** Source extract follows **
6.  Supplemental Arrangements 
 
  The Sub-Advisor may enter into arrangements with other persons affiliated with the Sub-Advisor or with 
  unaffiliated third parties to better enable the Sub-Advisor to fulfill its obligations under this Agreement for the 
  provision of certain personnel and facilities to the Sub- Advisor, subject to written notification to and approval 
  of the Manager and, where required by applicable law, the Board of Directors of the Fund. 
 
7.  Regulation 
 
  The Sub-Advisor shall submit to all regulatory and administrative bodies having jurisdiction over the services 
  provided pursuant to this Agreement any information, reports or other material which any such body may 
  request or require pursuant to applicable laws and regulations.
** End of Source extract **
** Provided records follows **
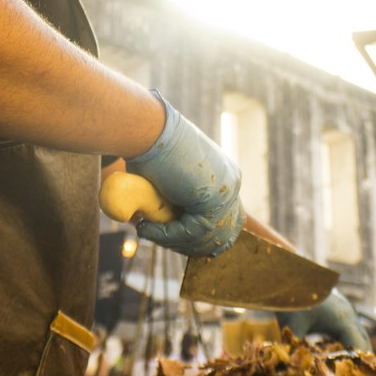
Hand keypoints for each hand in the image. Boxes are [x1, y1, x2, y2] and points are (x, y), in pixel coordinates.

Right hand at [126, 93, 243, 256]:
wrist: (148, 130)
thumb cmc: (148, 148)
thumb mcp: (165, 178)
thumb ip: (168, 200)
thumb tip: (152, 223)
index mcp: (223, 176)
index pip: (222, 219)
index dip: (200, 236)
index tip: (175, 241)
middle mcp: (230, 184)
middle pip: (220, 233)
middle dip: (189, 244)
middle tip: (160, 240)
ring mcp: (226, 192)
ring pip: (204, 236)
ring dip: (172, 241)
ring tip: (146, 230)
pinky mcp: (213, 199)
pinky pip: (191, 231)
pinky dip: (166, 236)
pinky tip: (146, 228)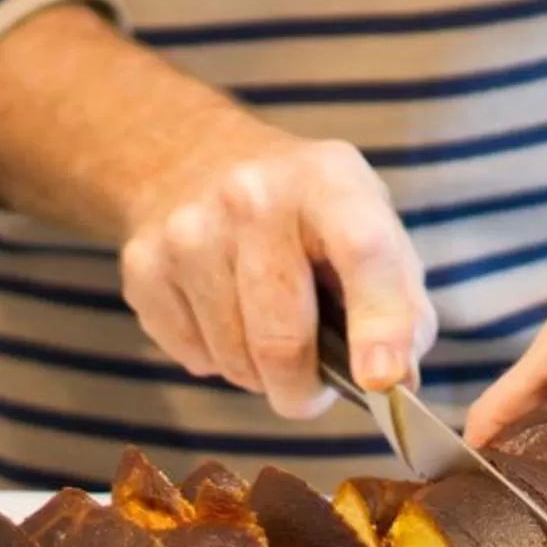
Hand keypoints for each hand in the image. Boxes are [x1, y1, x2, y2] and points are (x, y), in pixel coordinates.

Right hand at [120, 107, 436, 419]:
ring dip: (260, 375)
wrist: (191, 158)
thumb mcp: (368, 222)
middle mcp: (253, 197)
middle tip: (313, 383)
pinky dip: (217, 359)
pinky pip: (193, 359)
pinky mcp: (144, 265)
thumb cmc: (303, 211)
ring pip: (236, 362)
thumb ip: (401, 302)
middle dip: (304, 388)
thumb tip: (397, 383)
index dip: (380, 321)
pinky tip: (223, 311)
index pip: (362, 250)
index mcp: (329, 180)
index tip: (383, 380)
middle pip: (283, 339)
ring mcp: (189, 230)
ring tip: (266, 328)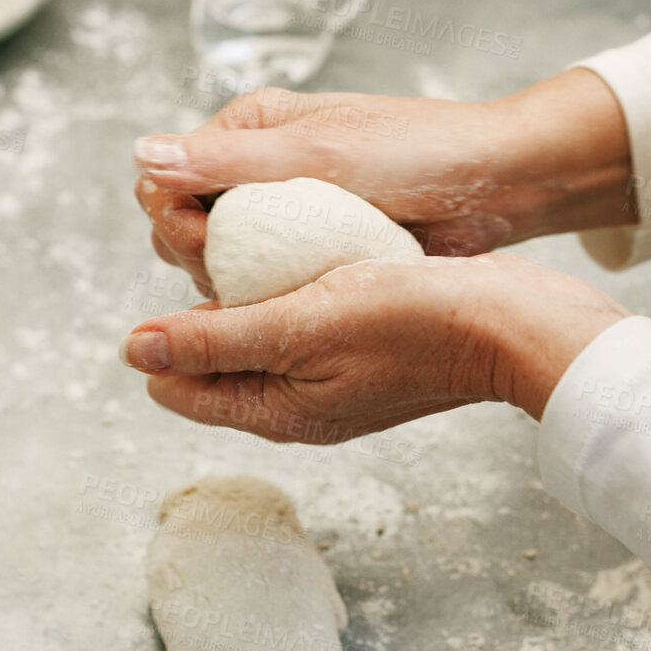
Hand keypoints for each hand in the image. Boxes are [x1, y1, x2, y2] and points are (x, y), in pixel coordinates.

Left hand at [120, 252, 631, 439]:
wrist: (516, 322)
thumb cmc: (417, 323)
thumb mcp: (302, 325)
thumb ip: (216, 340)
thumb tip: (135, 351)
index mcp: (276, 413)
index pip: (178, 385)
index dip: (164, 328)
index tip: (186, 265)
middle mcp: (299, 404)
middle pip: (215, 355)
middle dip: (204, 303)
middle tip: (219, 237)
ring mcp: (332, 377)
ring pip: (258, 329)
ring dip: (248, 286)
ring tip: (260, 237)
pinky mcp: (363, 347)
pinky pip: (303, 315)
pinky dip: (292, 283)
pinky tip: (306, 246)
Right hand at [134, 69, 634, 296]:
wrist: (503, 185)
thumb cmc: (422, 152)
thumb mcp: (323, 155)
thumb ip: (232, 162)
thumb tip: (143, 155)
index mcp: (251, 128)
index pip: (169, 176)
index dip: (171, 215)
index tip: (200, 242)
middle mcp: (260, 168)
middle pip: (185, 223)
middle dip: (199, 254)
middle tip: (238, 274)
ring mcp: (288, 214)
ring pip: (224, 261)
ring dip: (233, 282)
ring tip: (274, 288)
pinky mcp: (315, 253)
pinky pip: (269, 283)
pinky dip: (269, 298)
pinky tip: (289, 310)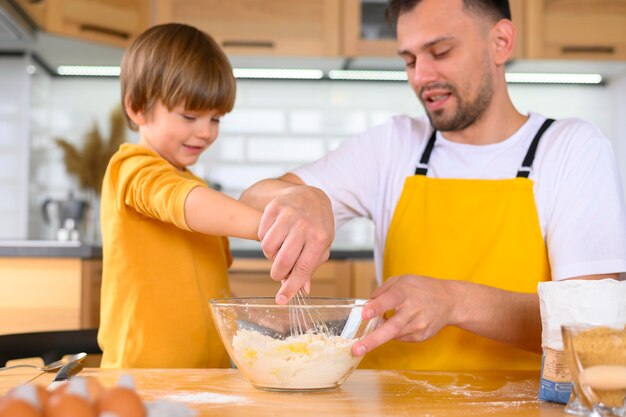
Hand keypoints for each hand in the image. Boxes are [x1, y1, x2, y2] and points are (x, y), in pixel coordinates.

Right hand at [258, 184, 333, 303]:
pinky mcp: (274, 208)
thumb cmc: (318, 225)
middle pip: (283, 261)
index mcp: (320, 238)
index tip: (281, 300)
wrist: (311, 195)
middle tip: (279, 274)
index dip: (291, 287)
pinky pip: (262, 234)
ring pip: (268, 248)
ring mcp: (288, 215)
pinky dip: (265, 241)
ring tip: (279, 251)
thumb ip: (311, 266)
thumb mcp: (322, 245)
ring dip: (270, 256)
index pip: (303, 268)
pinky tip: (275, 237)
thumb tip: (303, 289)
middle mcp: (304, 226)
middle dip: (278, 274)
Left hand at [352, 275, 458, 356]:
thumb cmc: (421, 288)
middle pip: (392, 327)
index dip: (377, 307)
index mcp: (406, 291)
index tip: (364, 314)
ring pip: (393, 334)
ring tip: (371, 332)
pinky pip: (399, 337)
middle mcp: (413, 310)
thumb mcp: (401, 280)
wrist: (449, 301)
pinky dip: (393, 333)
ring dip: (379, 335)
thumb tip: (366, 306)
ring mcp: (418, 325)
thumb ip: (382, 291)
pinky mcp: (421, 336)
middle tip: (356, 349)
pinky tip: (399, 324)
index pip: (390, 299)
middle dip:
** End of Provided records **
**Requirement 1:**
According to the agreement excerpt, who must give approval before the Sub-Advisor's supplemental arrangements can take effect?
**Requirement 2:**
Translate this sentence from the agreement excerpt into Spanish: "The Sub-Advisor shall submit to all regulatory and administrative bodies having jurisdiction over the services provided pursuant to this Agreement any information, reports or other material which any such body may request or require pursuant to applicable laws and regulations."
**Requirement 3:**
Reproduce the agreement excerpt from "6.  Supplemental Arrangements" up to and including "of the Fund.".
None of the tasks require the items.

**Answer 1:**
The Manager must approve them, and the Fund's Board of Directors must also approve them where applicable law requires it.

**Answer 2:**
El Subasesor deberá presentar a todos los organismos reguladores y administrativos que tengan jurisdicción sobre los servicios prestados en virtud de este Contrato cualquier información, informes u otro material que cualquiera de dichos organismos pueda solicitar o exigir conforme a las leyes y reglamentos aplicables.

**Answer 3:**
6.  Supplemental Arrangements 
 
  The Sub-Advisor may enter into arrangements with other persons affiliated with the Sub-Advisor or with 
  unaffiliated third parties to better enable the Sub-Advisor to fulfill its obligations under this Agreement for the 
  provision of certain personnel and facilities to the Sub- Advisor, subject to written notification to and approval 
  of the Manager and, where required by applicable law, the Board of Directors of the Fund.